▸ **Stored records**
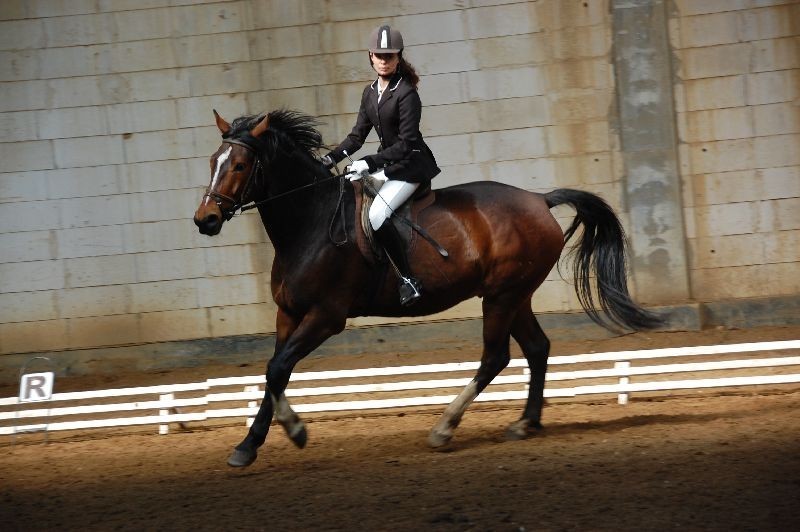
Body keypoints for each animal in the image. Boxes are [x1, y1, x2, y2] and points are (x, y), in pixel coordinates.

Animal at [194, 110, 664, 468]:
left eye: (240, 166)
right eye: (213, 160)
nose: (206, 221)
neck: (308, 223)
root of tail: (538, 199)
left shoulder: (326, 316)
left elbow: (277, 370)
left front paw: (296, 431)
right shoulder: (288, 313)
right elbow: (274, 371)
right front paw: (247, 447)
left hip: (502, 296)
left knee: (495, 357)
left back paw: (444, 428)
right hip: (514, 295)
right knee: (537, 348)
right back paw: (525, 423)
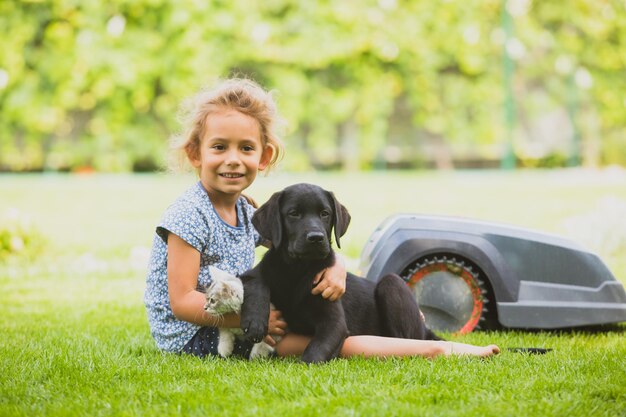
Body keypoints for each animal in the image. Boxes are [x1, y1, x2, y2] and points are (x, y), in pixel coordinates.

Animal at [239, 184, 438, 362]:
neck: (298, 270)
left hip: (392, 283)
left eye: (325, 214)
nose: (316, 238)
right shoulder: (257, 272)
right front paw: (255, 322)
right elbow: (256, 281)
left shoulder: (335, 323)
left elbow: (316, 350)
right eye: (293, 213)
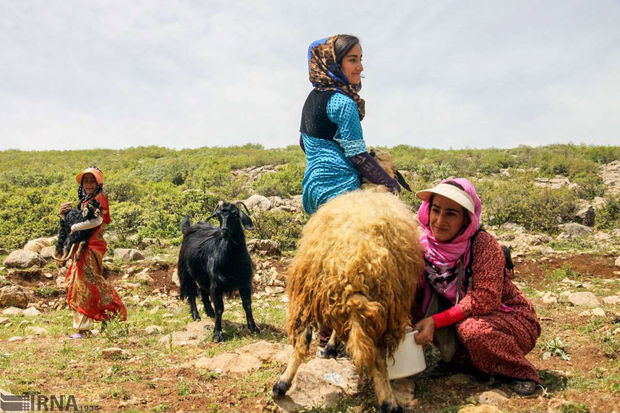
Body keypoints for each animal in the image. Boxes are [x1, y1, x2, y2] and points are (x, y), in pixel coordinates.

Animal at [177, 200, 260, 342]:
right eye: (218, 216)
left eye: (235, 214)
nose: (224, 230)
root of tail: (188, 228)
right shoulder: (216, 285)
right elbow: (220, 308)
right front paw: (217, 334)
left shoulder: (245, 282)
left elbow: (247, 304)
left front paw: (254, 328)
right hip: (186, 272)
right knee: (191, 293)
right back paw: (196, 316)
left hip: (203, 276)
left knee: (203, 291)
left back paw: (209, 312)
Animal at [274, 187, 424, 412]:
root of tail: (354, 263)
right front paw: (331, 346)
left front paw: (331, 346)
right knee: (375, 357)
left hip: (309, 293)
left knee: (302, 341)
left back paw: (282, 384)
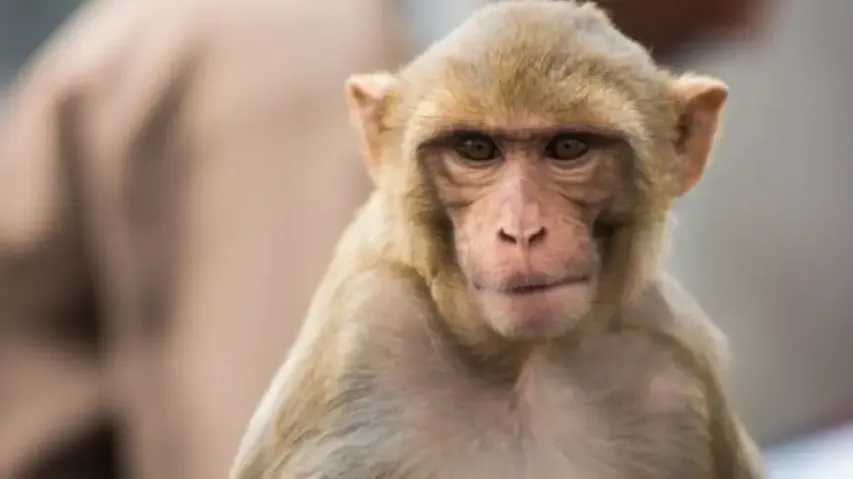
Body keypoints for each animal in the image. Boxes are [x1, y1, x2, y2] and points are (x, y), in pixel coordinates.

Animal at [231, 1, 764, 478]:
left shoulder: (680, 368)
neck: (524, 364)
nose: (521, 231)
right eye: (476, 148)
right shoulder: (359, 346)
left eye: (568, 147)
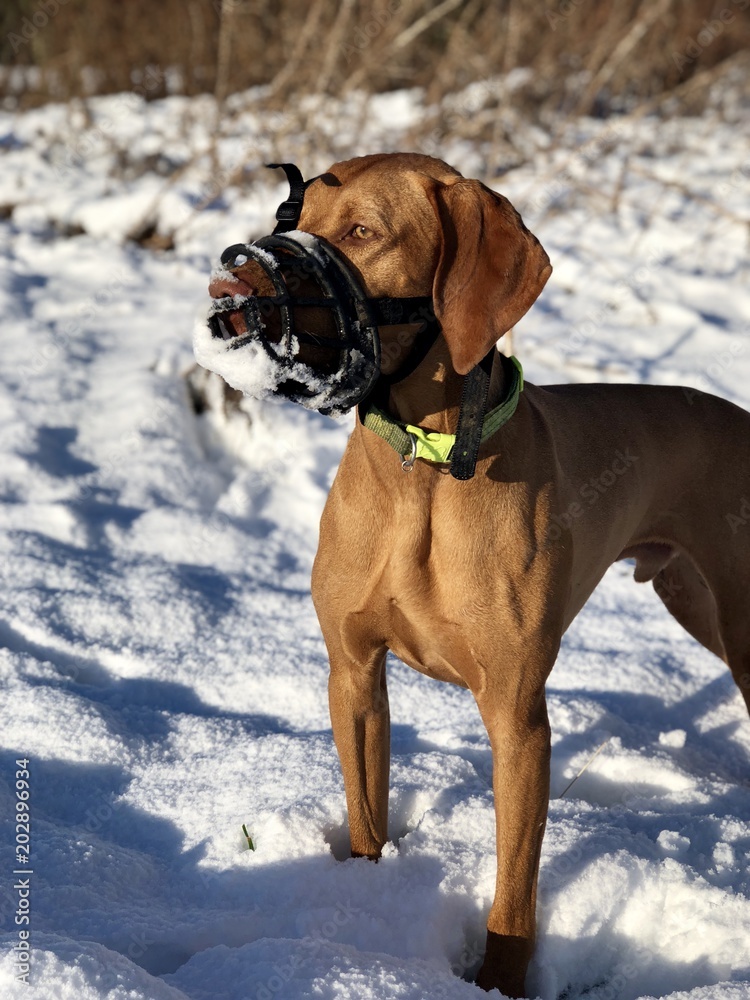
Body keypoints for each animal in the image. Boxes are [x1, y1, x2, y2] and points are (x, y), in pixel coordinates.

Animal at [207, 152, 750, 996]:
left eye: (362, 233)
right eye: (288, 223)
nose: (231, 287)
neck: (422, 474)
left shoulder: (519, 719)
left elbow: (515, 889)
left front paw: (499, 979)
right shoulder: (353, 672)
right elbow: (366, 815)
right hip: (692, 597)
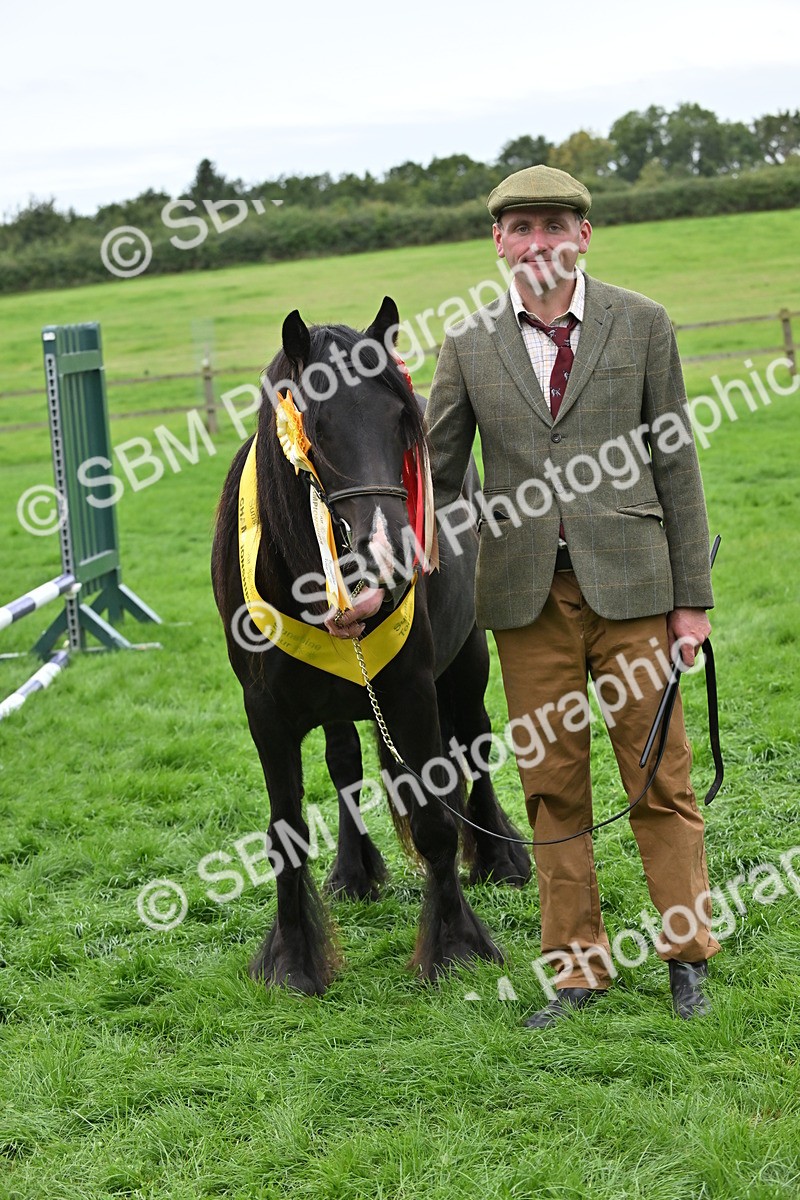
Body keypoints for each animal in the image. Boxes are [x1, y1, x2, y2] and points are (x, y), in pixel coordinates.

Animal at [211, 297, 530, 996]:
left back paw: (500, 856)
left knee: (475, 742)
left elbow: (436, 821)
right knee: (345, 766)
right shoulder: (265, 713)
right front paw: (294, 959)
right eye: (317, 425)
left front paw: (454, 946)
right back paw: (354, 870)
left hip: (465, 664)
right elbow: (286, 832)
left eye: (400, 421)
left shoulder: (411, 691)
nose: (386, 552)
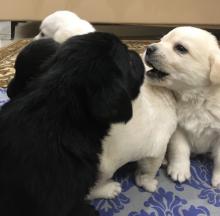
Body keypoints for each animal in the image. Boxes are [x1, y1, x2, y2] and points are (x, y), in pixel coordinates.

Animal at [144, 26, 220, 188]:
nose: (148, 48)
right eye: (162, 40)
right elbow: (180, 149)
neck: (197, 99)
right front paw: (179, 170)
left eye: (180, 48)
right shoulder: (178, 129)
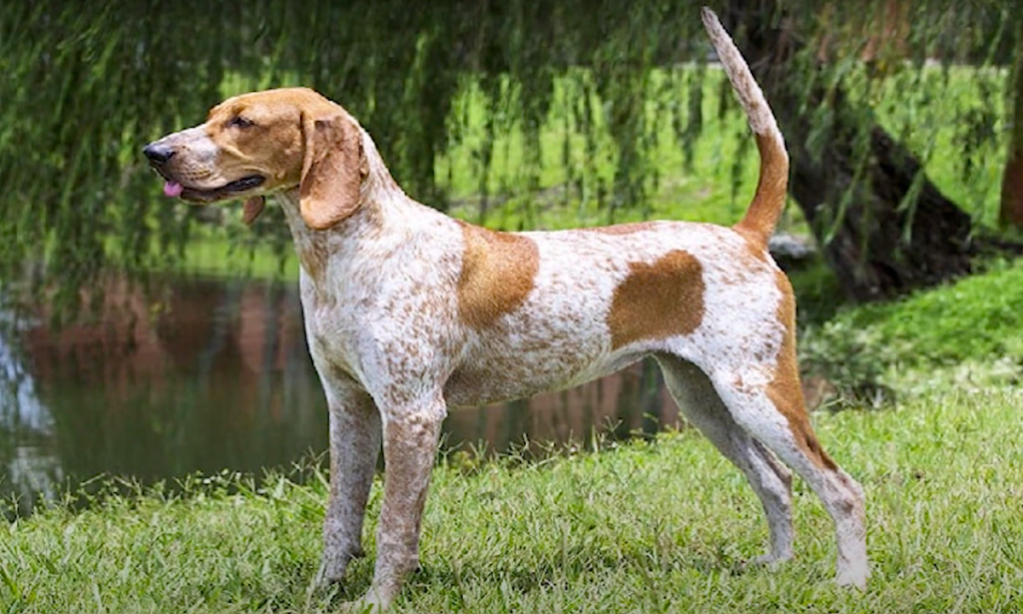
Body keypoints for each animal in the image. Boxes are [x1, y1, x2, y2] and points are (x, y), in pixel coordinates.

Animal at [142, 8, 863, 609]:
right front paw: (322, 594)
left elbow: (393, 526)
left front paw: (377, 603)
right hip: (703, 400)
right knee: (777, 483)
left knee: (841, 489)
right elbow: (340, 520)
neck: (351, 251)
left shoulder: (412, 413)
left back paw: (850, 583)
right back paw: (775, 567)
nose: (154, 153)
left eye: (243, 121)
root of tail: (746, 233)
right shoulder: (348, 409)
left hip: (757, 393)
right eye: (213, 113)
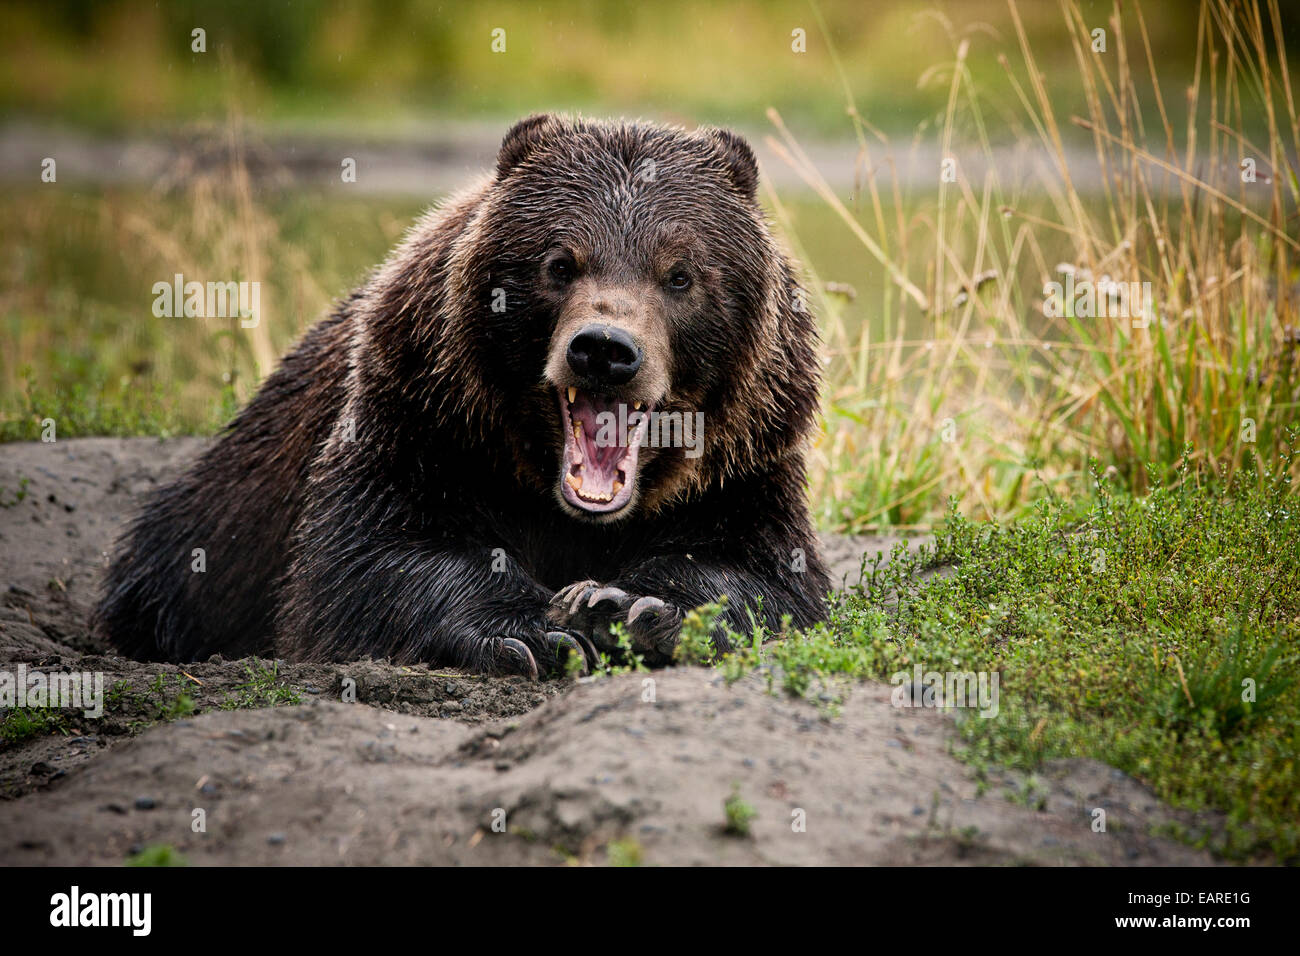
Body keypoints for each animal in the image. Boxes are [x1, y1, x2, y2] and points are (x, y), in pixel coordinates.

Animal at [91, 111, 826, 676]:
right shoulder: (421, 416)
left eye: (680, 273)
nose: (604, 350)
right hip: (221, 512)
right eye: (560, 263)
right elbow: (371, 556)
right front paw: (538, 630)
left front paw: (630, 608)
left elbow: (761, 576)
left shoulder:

▸ **Activity**
Transcribe the entries above verbatim, excluding any image.

▸ **Response area**
Body keypoints for each animal in the image. Boxes are [x1, y1, x2, y2] and points are (x, y), in pixel coordinates.

Animal at [194, 110, 664, 468]:
left eye: (240, 166)
right eye: (213, 160)
nose: (206, 221)
neck: (308, 223)
root of tail: (538, 199)
left shoulder: (326, 316)
left elbow: (277, 370)
left front paw: (296, 431)
right shoulder: (288, 313)
right elbow: (274, 371)
right front paw: (247, 447)
left hip: (502, 296)
left knee: (495, 357)
left back paw: (444, 428)
right hip: (514, 295)
right knee: (537, 348)
right back paw: (525, 423)
Body keypoints for each animal in the image. Boxes are [x1, y1, x2, y2] and points are (x, y), in pixel coordinates.

Animal at [239, 184, 438, 362]:
neck: (298, 270)
left hip: (392, 283)
left eye: (325, 214)
nose: (316, 238)
right shoulder: (257, 272)
right front paw: (255, 322)
right elbow: (256, 281)
left shoulder: (335, 323)
left elbow: (316, 350)
right eye: (293, 213)
Body keypoints for each animal in the image. Boxes are [x1, y1, x2, y2] and points are (x, y), in pixel coordinates.

Animal at [177, 200, 260, 342]:
right eye: (218, 216)
left eye: (235, 214)
nose: (224, 230)
root of tail: (188, 228)
right shoulder: (216, 285)
right elbow: (220, 308)
right front paw: (217, 334)
left shoulder: (245, 282)
left elbow: (247, 304)
left front paw: (254, 328)
right hip: (186, 272)
right knee: (191, 293)
right back paw: (196, 316)
left hip: (203, 276)
left knee: (203, 291)
left back paw: (209, 312)
Animal at [274, 187, 424, 412]:
root of tail: (354, 263)
right front paw: (331, 346)
left front paw: (331, 346)
right knee: (375, 357)
left hip: (309, 293)
left knee: (302, 341)
left back paw: (282, 384)
Body keypoints for each animal in the image. Boxes are [x1, y1, x2, y2] and points are (x, y), in pixel coordinates.

Animal at [231, 1, 764, 478]:
left shoulder: (680, 368)
neck: (524, 364)
nose: (521, 231)
right eye: (476, 148)
right shoulder: (359, 346)
left eye: (568, 147)
Body keypoints for each animal in the image. Boxes are [x1, y1, x2, y2] and points are (x, y), in pixel coordinates.

Animal at [207, 152, 750, 996]:
left eye: (362, 233)
right eye: (288, 223)
nose: (231, 287)
neck: (422, 474)
left shoulder: (519, 719)
left elbow: (515, 889)
left front paw: (499, 979)
right shoulder: (353, 672)
right elbow: (366, 815)
right hip: (692, 597)
Body keypoints for each animal in the image. Boxes are [x1, y1, x2, y2] and points are (x, y), in pixel coordinates.

Animal at [211, 297, 530, 996]:
left back paw: (500, 856)
left knee: (475, 742)
left elbow: (436, 821)
right knee: (345, 766)
right shoulder: (265, 713)
right front paw: (294, 959)
right eye: (317, 425)
left front paw: (454, 946)
right back paw: (354, 870)
left hip: (465, 664)
right elbow: (286, 832)
left eye: (400, 421)
left shoulder: (411, 691)
nose: (386, 552)
Body keypoints for each animal in the image. Boxes are [x1, y1, x2, y2] and points are (x, y), in pixel coordinates.

Animal at [144, 26, 220, 188]:
nose: (148, 48)
right eye: (162, 40)
right elbow: (180, 149)
neck: (197, 99)
right front paw: (179, 170)
left eye: (180, 48)
right shoulder: (178, 129)
Body keypoints for each animal in the image. Boxes are [x1, y1, x2, y2] and points are (x, y), in pixel coordinates.

Animal at [142, 8, 863, 609]:
right front paw: (322, 594)
left elbow: (393, 526)
left front paw: (377, 603)
right hip: (703, 400)
right knee: (777, 483)
left knee: (841, 489)
right elbow: (340, 520)
neck: (351, 251)
left shoulder: (412, 413)
left back paw: (850, 583)
right back paw: (775, 567)
nose: (154, 153)
left eye: (243, 121)
root of tail: (746, 233)
right shoulder: (348, 409)
left hip: (757, 393)
right eye: (213, 113)
Body keypoints for each animal in the image. Boxes are [x1, y1, x2, y2] and points are (x, y), in pixel coordinates.

Animal at [91, 111, 826, 676]:
right shoulder: (421, 416)
left eye: (680, 273)
nose: (604, 350)
right hip: (221, 512)
right eye: (560, 263)
right elbow: (371, 556)
right front paw: (538, 630)
left front paw: (630, 608)
left elbow: (761, 576)
left shoulder:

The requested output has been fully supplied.